# Exercise instructions
In the entries that follow, the first line to write out is the one containing "left hip: (501, 309)", and the last is the one containing "left eye: (448, 249)". Reproduce that stretch exactly, with nothing before or after it.

*** Supplied data ***

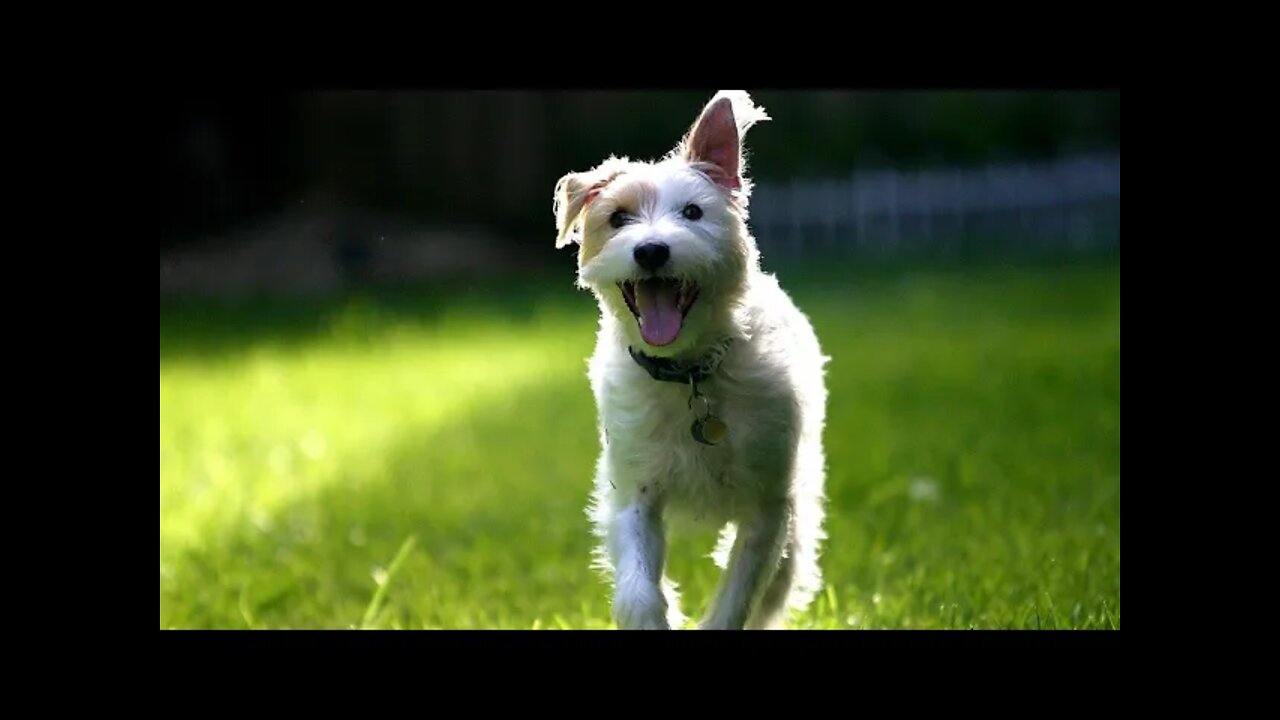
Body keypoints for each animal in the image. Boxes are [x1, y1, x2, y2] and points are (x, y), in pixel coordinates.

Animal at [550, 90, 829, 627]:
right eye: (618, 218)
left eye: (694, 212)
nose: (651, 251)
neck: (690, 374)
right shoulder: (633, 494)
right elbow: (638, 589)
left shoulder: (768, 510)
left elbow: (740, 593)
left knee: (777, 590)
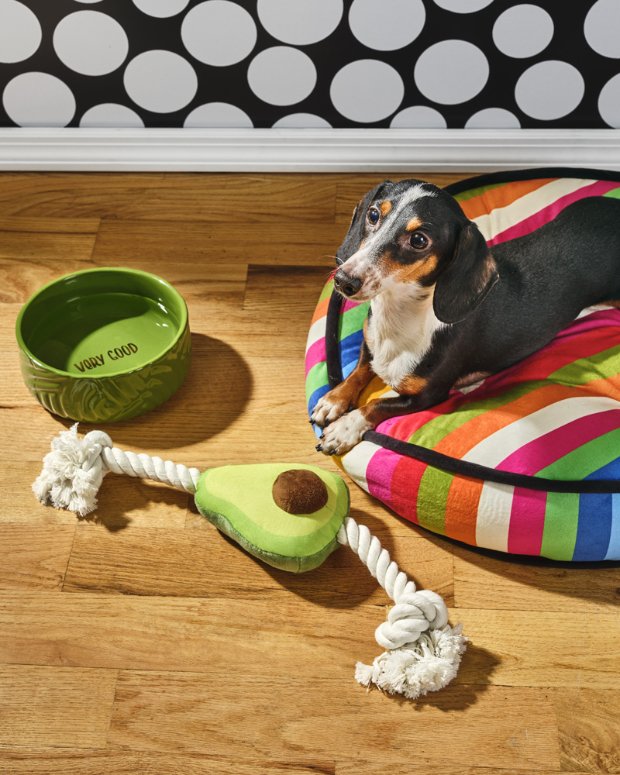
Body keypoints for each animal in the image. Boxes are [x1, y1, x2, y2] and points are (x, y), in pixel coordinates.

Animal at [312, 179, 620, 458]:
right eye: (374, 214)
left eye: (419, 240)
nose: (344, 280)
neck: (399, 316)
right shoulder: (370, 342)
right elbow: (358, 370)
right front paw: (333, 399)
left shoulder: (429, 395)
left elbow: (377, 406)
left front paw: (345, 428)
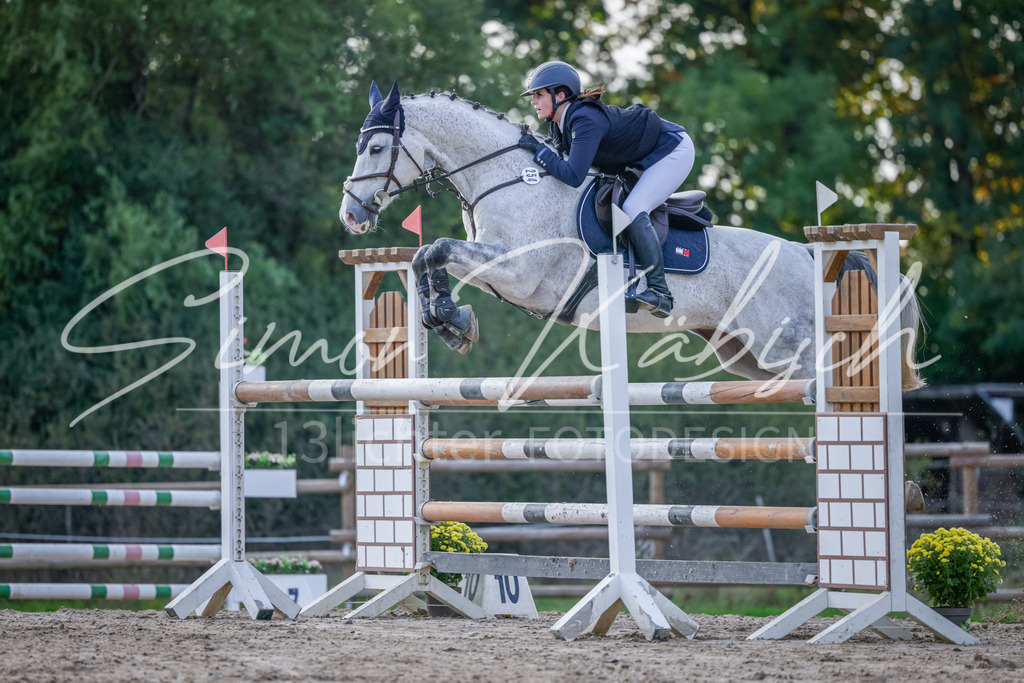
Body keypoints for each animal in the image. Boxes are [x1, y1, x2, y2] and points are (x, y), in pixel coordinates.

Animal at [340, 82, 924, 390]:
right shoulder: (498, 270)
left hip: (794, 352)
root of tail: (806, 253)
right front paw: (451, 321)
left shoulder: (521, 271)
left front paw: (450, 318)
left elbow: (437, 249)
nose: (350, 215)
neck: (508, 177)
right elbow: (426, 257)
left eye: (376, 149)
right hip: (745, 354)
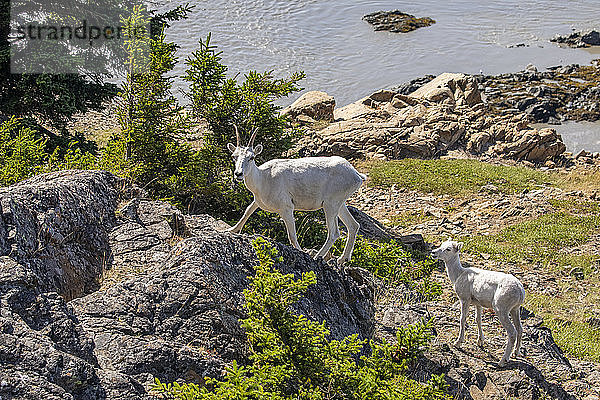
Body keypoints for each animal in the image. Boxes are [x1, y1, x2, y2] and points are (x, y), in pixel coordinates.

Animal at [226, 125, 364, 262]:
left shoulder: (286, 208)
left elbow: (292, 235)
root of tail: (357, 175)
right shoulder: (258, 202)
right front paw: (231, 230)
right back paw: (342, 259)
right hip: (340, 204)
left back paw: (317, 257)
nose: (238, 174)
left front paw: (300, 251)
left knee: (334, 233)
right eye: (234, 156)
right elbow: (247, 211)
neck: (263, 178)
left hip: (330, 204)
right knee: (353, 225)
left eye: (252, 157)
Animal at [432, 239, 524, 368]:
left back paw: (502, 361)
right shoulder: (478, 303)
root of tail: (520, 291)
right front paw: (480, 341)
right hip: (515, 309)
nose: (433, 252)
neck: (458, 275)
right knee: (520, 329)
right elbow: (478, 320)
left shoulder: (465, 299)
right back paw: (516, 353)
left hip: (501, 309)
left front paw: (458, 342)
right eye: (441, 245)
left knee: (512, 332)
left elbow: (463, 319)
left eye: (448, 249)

*** End of Supplied data ***
*** Supplied data ***

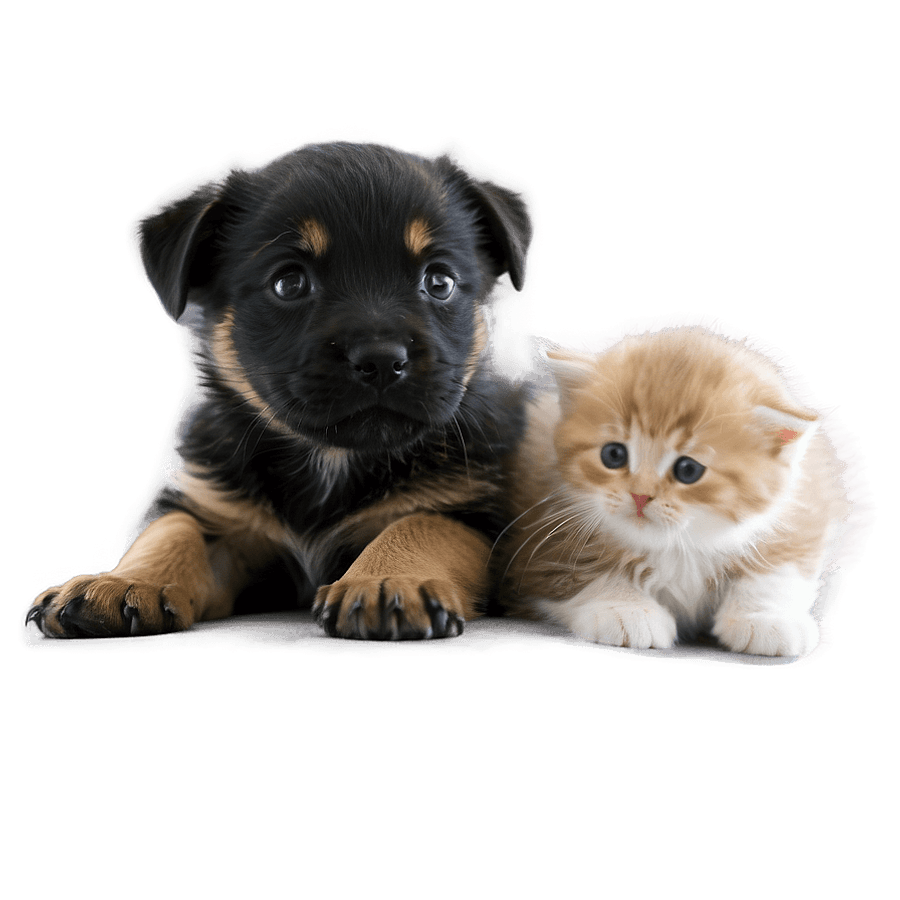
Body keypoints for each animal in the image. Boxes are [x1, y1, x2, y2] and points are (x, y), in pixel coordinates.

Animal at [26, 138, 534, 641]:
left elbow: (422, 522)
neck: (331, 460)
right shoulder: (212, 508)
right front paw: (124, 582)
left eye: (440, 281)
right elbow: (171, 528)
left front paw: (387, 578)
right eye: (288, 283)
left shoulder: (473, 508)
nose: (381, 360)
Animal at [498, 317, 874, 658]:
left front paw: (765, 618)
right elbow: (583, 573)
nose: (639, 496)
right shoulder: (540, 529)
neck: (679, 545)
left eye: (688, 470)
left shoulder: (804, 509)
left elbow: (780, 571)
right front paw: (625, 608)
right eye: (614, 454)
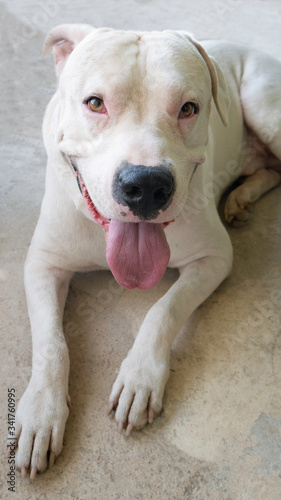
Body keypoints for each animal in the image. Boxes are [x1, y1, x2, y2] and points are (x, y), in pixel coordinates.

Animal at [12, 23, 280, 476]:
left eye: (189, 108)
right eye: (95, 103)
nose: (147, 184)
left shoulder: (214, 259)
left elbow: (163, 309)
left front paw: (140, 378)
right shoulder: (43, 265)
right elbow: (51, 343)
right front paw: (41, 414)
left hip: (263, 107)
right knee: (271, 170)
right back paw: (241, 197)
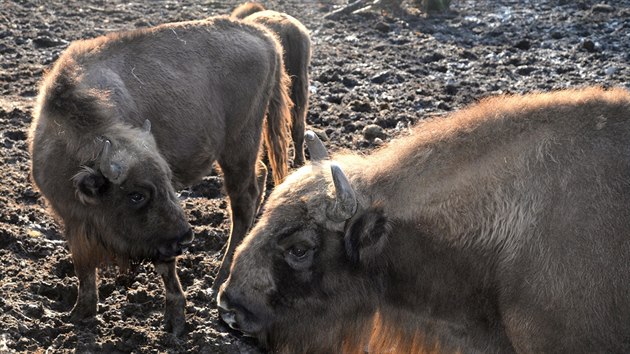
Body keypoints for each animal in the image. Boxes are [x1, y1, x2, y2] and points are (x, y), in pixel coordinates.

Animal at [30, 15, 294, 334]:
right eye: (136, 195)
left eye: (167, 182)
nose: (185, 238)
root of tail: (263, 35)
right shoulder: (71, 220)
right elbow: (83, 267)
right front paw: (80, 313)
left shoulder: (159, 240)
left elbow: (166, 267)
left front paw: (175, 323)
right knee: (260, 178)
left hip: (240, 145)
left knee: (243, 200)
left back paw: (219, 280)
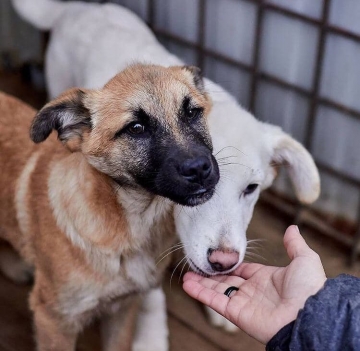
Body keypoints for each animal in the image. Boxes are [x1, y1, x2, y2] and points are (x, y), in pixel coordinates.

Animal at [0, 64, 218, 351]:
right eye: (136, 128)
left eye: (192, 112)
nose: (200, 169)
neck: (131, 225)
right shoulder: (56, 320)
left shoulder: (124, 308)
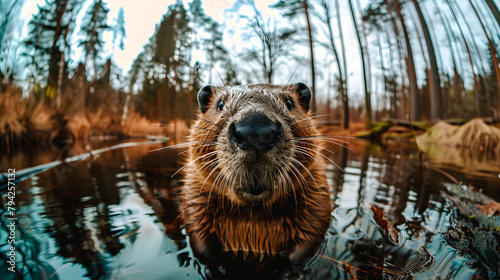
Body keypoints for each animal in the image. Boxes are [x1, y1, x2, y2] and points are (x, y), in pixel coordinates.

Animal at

*** End of Supplied data ***
*** Supplied data ***

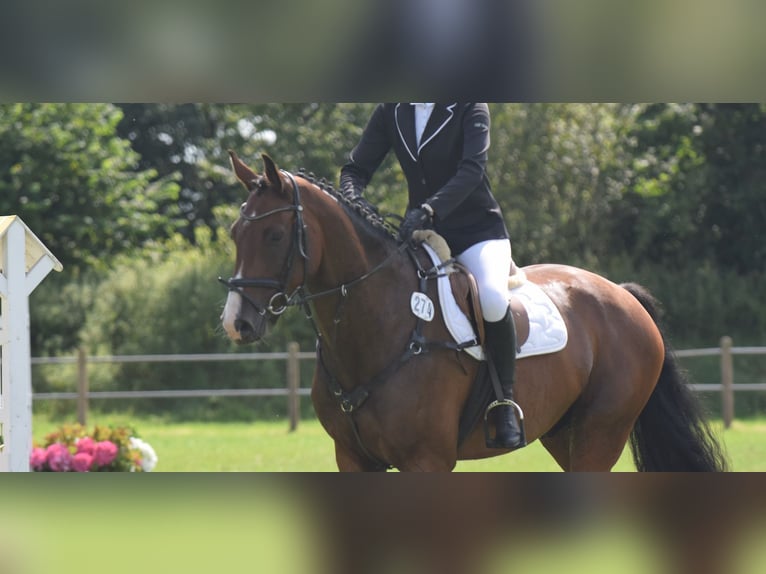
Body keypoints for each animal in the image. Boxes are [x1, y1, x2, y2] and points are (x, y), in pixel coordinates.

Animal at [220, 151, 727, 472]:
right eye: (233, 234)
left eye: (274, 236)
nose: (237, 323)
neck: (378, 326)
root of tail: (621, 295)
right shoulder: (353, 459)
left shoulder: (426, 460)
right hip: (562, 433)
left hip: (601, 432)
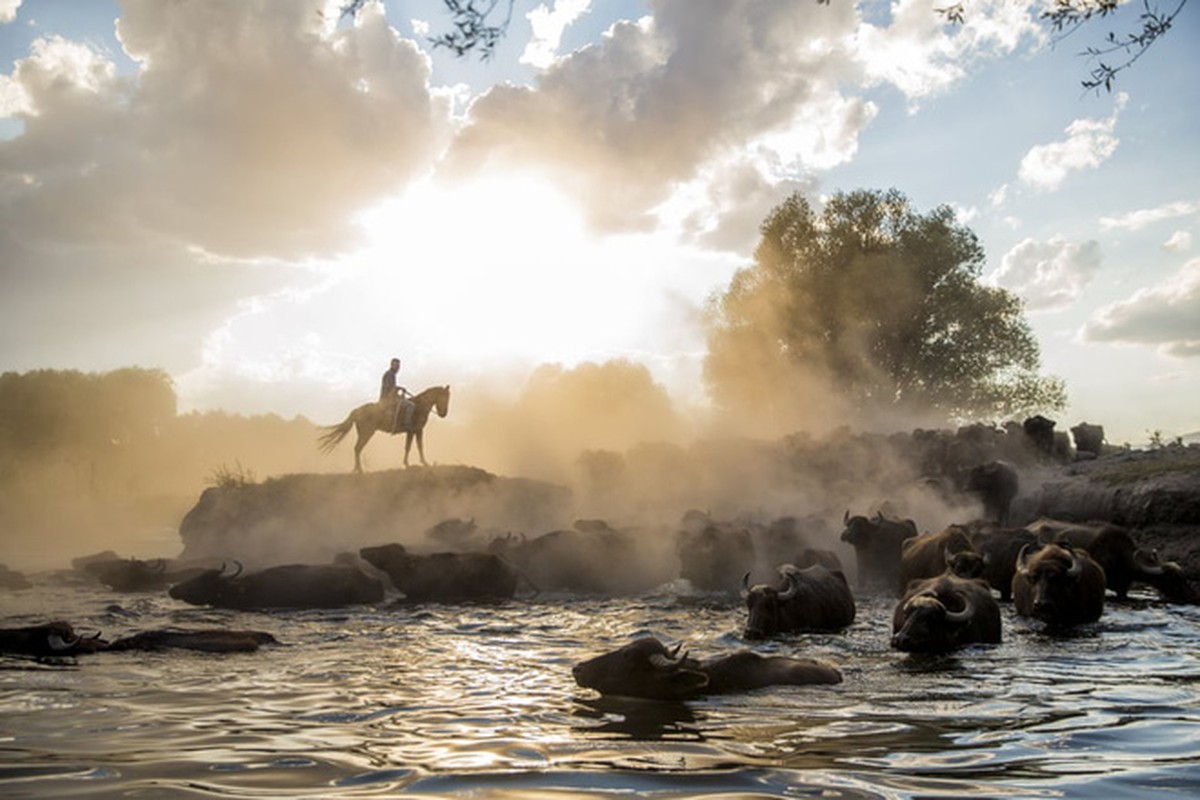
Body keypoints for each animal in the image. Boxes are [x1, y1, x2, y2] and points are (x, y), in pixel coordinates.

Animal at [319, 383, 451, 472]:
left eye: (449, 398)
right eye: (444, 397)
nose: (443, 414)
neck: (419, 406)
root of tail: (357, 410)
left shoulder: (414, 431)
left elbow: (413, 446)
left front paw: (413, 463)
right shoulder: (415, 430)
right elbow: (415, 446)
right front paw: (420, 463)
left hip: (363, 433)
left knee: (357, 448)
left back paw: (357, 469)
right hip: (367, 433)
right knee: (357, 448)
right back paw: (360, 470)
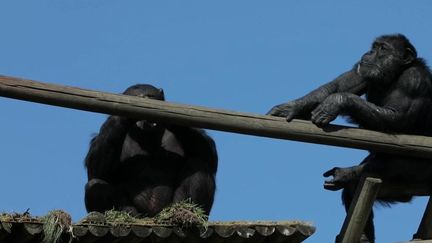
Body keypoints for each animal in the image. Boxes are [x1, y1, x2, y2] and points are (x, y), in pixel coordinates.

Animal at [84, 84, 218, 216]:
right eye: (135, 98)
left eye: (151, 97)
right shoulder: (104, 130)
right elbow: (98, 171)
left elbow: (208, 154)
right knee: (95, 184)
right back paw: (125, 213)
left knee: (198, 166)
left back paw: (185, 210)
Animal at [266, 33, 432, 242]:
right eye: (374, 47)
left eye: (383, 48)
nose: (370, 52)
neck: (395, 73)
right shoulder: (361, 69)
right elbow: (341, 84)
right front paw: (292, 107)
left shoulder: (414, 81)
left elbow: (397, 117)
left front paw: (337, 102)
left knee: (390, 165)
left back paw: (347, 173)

*** End of Supplied data ***

# Output of the task
left hip: (501, 309)
left front paw: (458, 342)
right eye: (441, 245)
left knee: (512, 332)
left elbow: (463, 319)
left eye: (448, 249)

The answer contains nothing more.